Muitos dos valores da mundividência cristã medieval e também renascentista aparecem aqui enfatizados, seja o tema da vida como um sonho, que encontramos em Gil Vicente, Amador de Arrais e António Vieira, seja o tão sublinhado tema da morte. Não espanta por isso que neste livro se possa ler que «a vida he miragam e comparada à sombra» ou a uma imagem que aparece no espelho, discorrendo de seguida sobre as três categorias de vaidade a que estão sujeitas as coisas do mundo: variabilidade, cobiça, mortalidade, pelo que o mundo se tem de considerar como um «amigo falso», inimigo de todos os que fazem a sua vontade, destruindo cruelmente os que a ele se encostam.
Não falta aqui o tema candente da roda da fortuna, convidando o homem a fugir ao jogo da vida e confiando tão-só nos valores do espírito, onde lembra explicitamente o dito de Salomão: «Uaydade de uaydades, e todallas cousas som uaydades».
Esta oposição mundo/eternidade prolonga-se na exposição minuciosa dos doze enganos do mundo, com ressaibos de crítica social profunda: o sábio que não vive como ensina; o velho sem religião; o jovem sem reverência; o rico que não dá esmola; a mulher sem vergonha; o senhor sem virtude; o cristão contencioso; o pobre revoltado; o rei injusto; o bispo negligente; o povo indisciplinado; os que vivem sem lei.
Outro dos temas fortes da nossa espiritualidade medieval de influência bernardina é o do confronto das letras humanas com a sabedoria dos que apenas crêem, lembrando o dito de S. Bernardo, «a minha filosofia consiste em conhecer é Jesus, e Jesus crucificado», que muito se repercute também nesta obra.
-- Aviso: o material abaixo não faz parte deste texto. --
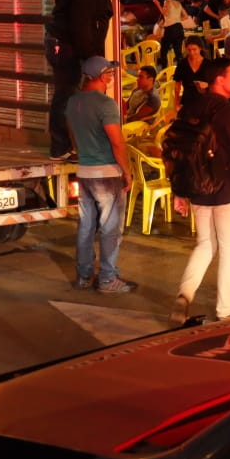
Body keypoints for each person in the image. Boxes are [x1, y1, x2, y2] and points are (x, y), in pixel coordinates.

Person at [171, 57, 230, 323]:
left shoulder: (189, 110)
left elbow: (179, 153)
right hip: (229, 191)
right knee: (229, 251)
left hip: (199, 189)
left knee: (205, 244)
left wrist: (178, 190)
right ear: (219, 80)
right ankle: (225, 310)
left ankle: (184, 295)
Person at [65, 56, 135, 293]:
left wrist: (84, 153)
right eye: (110, 73)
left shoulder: (73, 102)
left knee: (86, 226)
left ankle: (84, 276)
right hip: (107, 173)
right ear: (102, 76)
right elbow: (117, 142)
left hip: (84, 171)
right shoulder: (106, 104)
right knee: (110, 228)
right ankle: (107, 278)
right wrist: (127, 172)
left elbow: (73, 136)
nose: (112, 77)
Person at [45, 0, 116, 161]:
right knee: (66, 95)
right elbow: (81, 21)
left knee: (71, 96)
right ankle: (60, 147)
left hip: (71, 46)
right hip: (69, 47)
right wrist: (91, 58)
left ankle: (71, 145)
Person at [151, 0, 188, 68]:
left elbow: (165, 13)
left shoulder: (167, 1)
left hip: (170, 29)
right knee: (178, 52)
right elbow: (186, 16)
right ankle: (182, 70)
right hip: (179, 28)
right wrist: (177, 19)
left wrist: (157, 4)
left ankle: (165, 70)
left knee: (164, 51)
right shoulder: (178, 3)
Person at [174, 36, 210, 109]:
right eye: (189, 50)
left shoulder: (208, 64)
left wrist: (207, 84)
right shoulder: (182, 64)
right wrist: (176, 104)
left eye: (194, 49)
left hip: (205, 100)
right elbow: (177, 86)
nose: (191, 53)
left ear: (200, 48)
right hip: (188, 99)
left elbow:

Por isso, para o nosso monge, os «filósofos de Deus» são todos os que se salvarem no dia do derradeiro juízo.
Em comparação com a filosofia de Aristóteles e de Platão, vinca o autor a superioridade da sabedoria dos apóstolos, que acima de tudo ensinaram a viver, sem os rebuscados argumentos dos lógicos, numa sabedoria mais alta que trilha os caminhos da contemplação e da santidade. No entanto, não se encontra neste livro um anti-filosofismo vincado, mas sobretudo a ideia muito sublinhada por Santo Agostinho ao considerar que toda a verdade é cristã e que por isso também nos livros dos filósofos antigos se deveria distinguir a peçonha da triaga, considerando esta última como cristã, por radicar até então nas mãos de injustos possuidores. Portanto, o que estava em causa não era tanto a condenação da filosofia, pois que radica em Jesus Cristo, como fonte da verdade, mas a condenação de um saber que se faz sem ele ou contra ele, recusando uma aliança com a virtude, nomeadamente com a humildade, a única que lhe dará sentido e finalidade, no quadro de uma concepção do homem que tem a sua razão de ser num Deus transcendente e criador: «sçiençia sem virtude nõ he digna de ser nomeada sabedoria».
Obras
Horto do Esposo, Códice Alcobacense CCLXXIII.
Bibliografia
Mário Martins, «À volta do "Horto do Esposo"», em Estudos de Literatura Medieval, Braga, 1956, cap. XXXII; id., «A filosofia do homem e da cultura no Horto do Esposo», em ibid., cap. XXXIII.